We consider that there are two possible reasons for the negative influence of the T stage on tumor size. Firstly, when the tumor infiltrates the adventitia (T3 stage), the calculation of the tumor size of esophageal cancers may be inaccurate. Indeed, Sillah et al. [24] highlighted that Computed Tomography (CT) overestimated esophageal tumor length in later stage cancers. In this study, the tumor length by CT was longer than the pathological length with a mean difference of 1.67 cm. Importantly, some studies have shown that the endoscopic esophageal tumor length could be used to independently predict the survival of patients with esophageal cancer; consequently, it has been suggested that the endoscopic tumor length should be included in the staging system of esophageal cancer [22, 25]. Endoscopic tumor length may be useful to calculate the tumor size in esophageal cancer when the esophageal tumor is confined to the submucosa (T1-2 stage), in which the main growth pattern is horizontal growth. However, as the tumor infiltrates over the adventitia (T3-T4 stage), vertical growth is the main growth pattern. Therefore, the significance of tumor size in prognosis is reduced in T3-4 stage cancer.

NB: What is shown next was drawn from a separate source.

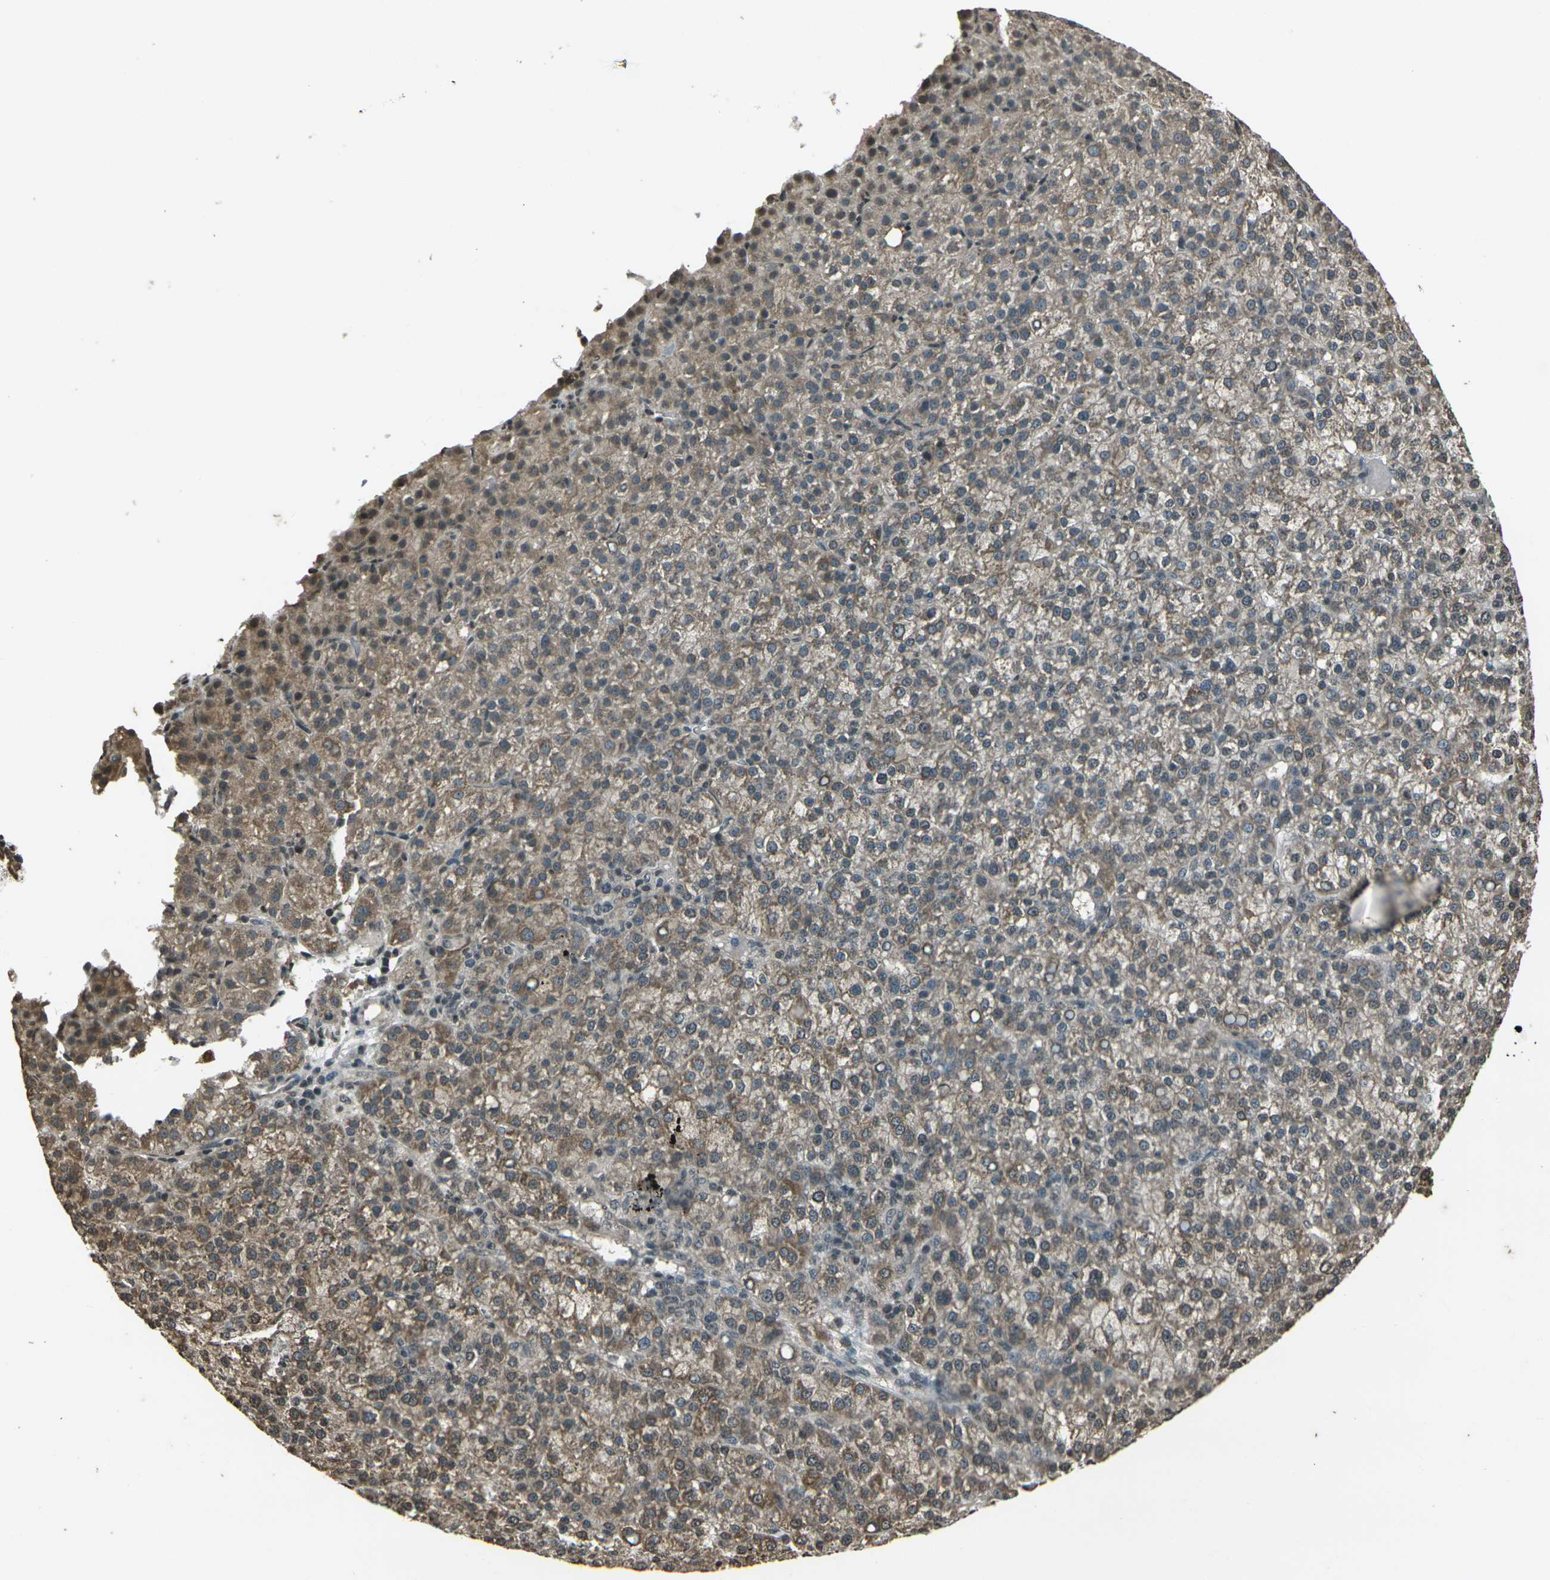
{"staining": {"intensity": "moderate", "quantity": ">75%", "location": "cytoplasmic/membranous"}, "tissue": "liver cancer", "cell_type": "Tumor cells", "image_type": "cancer", "snomed": [{"axis": "morphology", "description": "Carcinoma, Hepatocellular, NOS"}, {"axis": "topography", "description": "Liver"}], "caption": "This is a histology image of immunohistochemistry staining of liver cancer (hepatocellular carcinoma), which shows moderate positivity in the cytoplasmic/membranous of tumor cells.", "gene": "PRPF8", "patient": {"sex": "female", "age": 58}}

The result of our study supports this viewpoint.

Most interestingly, our result showed that the use of tumor size as a predictor in T1-2 stage esophageal cancer patients outperformed many widely used clinical prognostic factors with regard to predictive ability. The long survival of T1-2 esophageal cancer patients (usually regarded as early-stage) is more dependent on the lymph node status [26]. Some research has demonstrated that tumor size is a predictor of node positivity in esophageal cancer patients who have not received neoadjuvant treatment [27]; this provides powerful evidence to support that the tumor size could be applied in future revisions of the AJCC TNM staging system for T1-2 stage esophageal cancers. Moreover, some studies have found that the tumor size, especially in nodal-negative patients or those with T3-4 grade, is a predictive factor for long-term survival in elderly patients with esophageal cancer; this result appears to be contrary to that of the current study. Therefore, the relationship between T stage and the discriminatory and prognostic value of tumor size based on a different age group of patients should be explored further.

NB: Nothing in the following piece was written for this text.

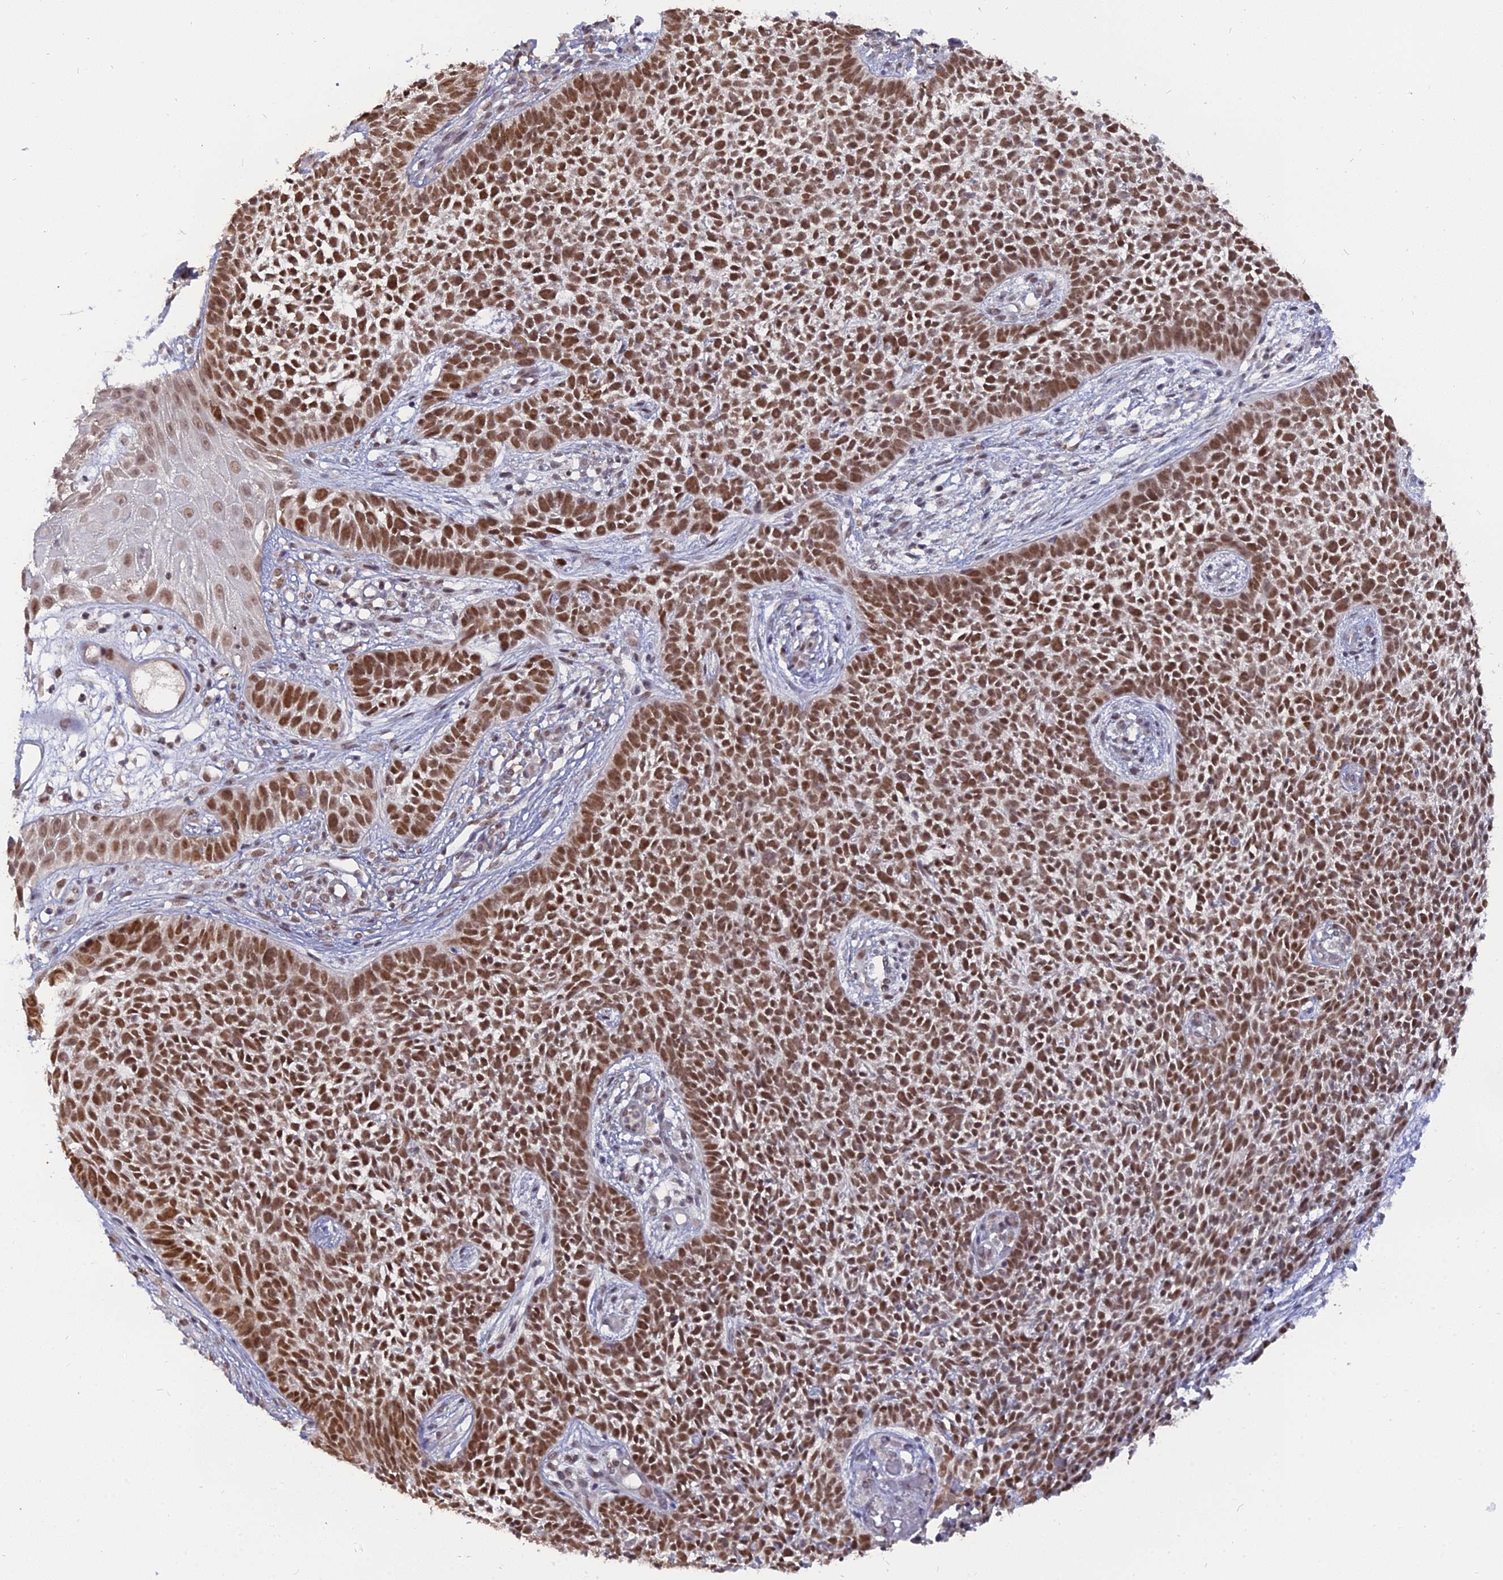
{"staining": {"intensity": "strong", "quantity": ">75%", "location": "nuclear"}, "tissue": "skin cancer", "cell_type": "Tumor cells", "image_type": "cancer", "snomed": [{"axis": "morphology", "description": "Basal cell carcinoma"}, {"axis": "topography", "description": "Skin"}], "caption": "The micrograph reveals a brown stain indicating the presence of a protein in the nuclear of tumor cells in basal cell carcinoma (skin).", "gene": "NR1H3", "patient": {"sex": "female", "age": 84}}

The present study has several limitations. First, the research was limited by the retrospective nature of the study. Second, the study only comprised data from the SEER database and, therefore, lacked validation by external data. Third, the surgical margin status was not available in the SEER database, which may have impacted the result. Fourth, the study did not consider multifocal tumors, which might affect the observer result. Notwithstanding these limitations, the research assessed the influence of T stage on the predictive and prognostic value of tumor size in esophageal cancer for the first time. Importantly, we demonstrate that tumor size has a pivotal effect on the prognosis and predictability in T1-2 stage esophageal cancer patients.

5. Conclusion

Our study revealed that the prognostic effect of tumor size in T1-2 stage esophageal cancer is clearly supported. Besides, the ability of tumor size in predicting survival gradually decreased as the T stage increased, while the discriminative ability of tumor size is better than many other clinical prognostic factors in the T1-2 stage. Above all, the results suggest that the tumor size can be considered to be a valuable factor in predicting prognosis in T1-2 esophageal cancer patients.

Data Availability

The data from Surveillance, Epidemiology, and End Results (SEER) database was analyzed in the study.

Conflicts of Interest

The authors declare no conflicts of interest in this work.

Acknowledge

Facing the global COVID-19 epidemic is a major public health challenge; the team of the research thanks all medical staff and the staff member in many aspects for their audacity and work for us.